**YOUR INSTRUCTIONS:** How many lines in the data below contain the string "START"? State that number only.
** Opening SOURCE DATA block **
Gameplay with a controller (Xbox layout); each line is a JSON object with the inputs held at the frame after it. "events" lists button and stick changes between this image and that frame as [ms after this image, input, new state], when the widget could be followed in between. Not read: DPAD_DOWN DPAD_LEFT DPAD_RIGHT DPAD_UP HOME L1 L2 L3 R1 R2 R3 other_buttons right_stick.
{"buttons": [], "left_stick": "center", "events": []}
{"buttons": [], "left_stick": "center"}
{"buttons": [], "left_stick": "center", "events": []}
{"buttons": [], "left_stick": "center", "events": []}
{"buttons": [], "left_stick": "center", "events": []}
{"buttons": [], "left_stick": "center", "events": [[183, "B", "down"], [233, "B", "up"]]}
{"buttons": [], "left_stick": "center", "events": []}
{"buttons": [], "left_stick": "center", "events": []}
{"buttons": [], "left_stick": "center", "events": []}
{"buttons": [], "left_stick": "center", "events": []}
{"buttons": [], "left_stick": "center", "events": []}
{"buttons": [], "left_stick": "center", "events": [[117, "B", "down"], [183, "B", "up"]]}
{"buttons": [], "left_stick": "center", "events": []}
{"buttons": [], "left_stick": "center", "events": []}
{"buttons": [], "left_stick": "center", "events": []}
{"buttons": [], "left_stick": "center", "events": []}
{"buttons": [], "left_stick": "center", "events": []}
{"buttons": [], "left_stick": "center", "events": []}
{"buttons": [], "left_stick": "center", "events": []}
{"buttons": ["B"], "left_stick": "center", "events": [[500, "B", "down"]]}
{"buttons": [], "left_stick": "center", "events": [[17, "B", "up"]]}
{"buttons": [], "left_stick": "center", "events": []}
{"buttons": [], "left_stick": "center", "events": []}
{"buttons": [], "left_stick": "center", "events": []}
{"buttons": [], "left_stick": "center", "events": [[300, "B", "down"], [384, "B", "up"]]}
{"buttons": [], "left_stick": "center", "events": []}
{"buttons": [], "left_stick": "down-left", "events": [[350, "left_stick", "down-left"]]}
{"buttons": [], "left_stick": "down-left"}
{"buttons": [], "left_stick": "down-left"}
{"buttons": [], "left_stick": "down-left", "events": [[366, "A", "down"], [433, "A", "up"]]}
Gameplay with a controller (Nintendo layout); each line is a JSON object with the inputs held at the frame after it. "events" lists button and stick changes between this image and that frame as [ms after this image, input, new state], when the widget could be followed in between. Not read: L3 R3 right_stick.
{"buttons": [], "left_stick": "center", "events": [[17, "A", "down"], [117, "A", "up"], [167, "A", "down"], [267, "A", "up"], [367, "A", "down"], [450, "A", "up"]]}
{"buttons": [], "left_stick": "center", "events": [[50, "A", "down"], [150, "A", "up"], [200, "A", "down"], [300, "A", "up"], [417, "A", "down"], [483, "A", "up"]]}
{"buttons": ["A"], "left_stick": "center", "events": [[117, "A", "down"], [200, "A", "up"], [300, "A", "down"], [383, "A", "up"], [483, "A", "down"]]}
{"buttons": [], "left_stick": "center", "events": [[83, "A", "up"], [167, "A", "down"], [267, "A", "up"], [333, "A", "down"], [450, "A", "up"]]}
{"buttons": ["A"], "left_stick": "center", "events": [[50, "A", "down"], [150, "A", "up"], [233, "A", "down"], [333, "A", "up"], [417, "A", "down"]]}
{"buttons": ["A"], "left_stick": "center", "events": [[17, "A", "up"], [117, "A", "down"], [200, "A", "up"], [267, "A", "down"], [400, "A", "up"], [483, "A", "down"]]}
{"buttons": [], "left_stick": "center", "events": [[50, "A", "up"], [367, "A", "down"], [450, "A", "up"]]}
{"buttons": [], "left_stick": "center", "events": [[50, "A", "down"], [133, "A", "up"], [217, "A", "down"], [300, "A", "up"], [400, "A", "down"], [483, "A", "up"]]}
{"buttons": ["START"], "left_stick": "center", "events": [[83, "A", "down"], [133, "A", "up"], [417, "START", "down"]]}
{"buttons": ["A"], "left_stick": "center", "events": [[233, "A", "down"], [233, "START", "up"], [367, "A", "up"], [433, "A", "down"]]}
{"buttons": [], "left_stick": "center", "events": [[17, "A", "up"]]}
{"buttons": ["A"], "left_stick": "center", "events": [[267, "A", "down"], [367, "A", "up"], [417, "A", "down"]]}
** Closing SOURCE DATA block **
**YOUR RESPONSE:** 2